A dog pulled a baby deer from the water off the coast of Long Island this past weekend in New York.
Owner Mark Freeley told CBS New York he was taking his golden retriever, Storm, for a walk Sunday when he “plunged into the water and started swimming out to the fawn, grabbed it by the neck, and started swimming to shore.”
Dramatic video captured the moment when Storm rescued the 3-month-old deer, paddling hurriedly toward the shore in Port Jefferson Harbor.
“Storm is trying to save this baby deer — I think he’s trying to save him,” Freeley can be heard saying in the video, which was later posted to Facebook.
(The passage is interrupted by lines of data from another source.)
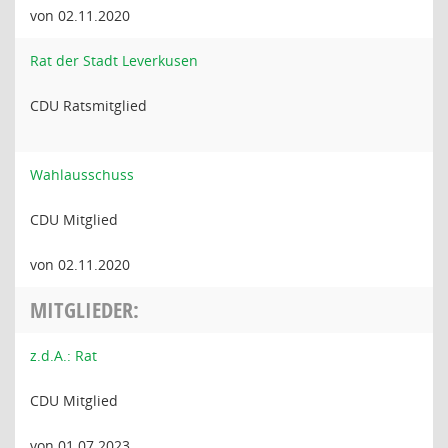
von 02.11.2020
Rat der Stadt Leverkusen
CDU Ratsmitglied
Wahlausschuss
CDU Mitglied
von 02.11.2020
MITGLIEDER:
z.d.A.: Rat
CDU Mitglied
von 01.07.2023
Freeley called out to the pooch: “Storm, bring him in! Storm, bring him in! Good boy, Storm, bring him in!”
“Storm is saving this baby deer right this minute,” he said, as the dog dragged the deer to the beach.
When Storm let the animal go, he got up and scurried away, then collapsed. Storm ran after it.
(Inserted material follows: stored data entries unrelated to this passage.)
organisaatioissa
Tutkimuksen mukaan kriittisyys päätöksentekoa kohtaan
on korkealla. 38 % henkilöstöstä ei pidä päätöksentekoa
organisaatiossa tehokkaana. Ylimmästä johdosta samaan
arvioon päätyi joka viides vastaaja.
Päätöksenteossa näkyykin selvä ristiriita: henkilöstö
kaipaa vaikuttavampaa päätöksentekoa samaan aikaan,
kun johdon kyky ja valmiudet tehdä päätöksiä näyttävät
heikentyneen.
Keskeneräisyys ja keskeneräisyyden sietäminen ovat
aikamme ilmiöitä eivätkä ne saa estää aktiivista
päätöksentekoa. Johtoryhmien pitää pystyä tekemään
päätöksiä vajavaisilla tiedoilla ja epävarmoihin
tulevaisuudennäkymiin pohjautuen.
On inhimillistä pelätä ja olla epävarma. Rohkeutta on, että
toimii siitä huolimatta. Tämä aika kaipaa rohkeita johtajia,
“Leave him, Storm!” Freeley started shouting at the dog. “Storm, it’s okay. Storm, leave him, okay?”
The video showed the deer breathing heavily and lying still on the sand, as the dog nudged its body and pawed its leg. “Good job, boy,” Freeley said. “She’s okay.”
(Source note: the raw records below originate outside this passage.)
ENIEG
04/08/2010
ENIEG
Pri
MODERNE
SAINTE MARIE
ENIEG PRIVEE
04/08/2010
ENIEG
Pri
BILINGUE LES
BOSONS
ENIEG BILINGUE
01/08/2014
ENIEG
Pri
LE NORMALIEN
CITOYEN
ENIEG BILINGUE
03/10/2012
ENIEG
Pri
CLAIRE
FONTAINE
Freeley could not immediately be reached for comment.
Frank Floridia, with Strong Island Animal Rescue League, responded to the beach to care for the deer. But as he, Freeley and Storm approached, the fawn, which was “completely disoriented,” got spooked and ran into the water again, the animal rescue’s co-founder, Erica Kutzing, told The Washington Post.
“They tried to encourage Storm to go back into the water, but the deer was so far out that Storm could not see the deer,” Kutzing said.
When they saw the deer’s head was underwater, Kutzing said, Floridia went into the water to rescue the animal.
“It was a do-or-die situation,” Floridia told the New York Daily News about the moment he decided to jump into the water. “I really didn’t have much of a choice. If I didn’t go in the water, the deer would’ve died.”
Kutzing, with the animal rescue group, said that deer can swim — even in the Long Island Sound — but that this deer was too young and appeared to be in a panic because it was separated from its mother.
The fawn was transported to the Star Foundation, a wildlife sanctuary and rehabilitation center, where it is currently being treated for subcutaneous emphysema, a condition in which air gets trapped under the skin.
Lori Ketcham, a director at the Star Foundation, told The Post that specialists have wrapped the deer to keep the air from expanding and are treating it for other minor injuries, including a scraped eye and ticks.
Ketcham said once the deer has recovered and is old enough it will be released back in the wild.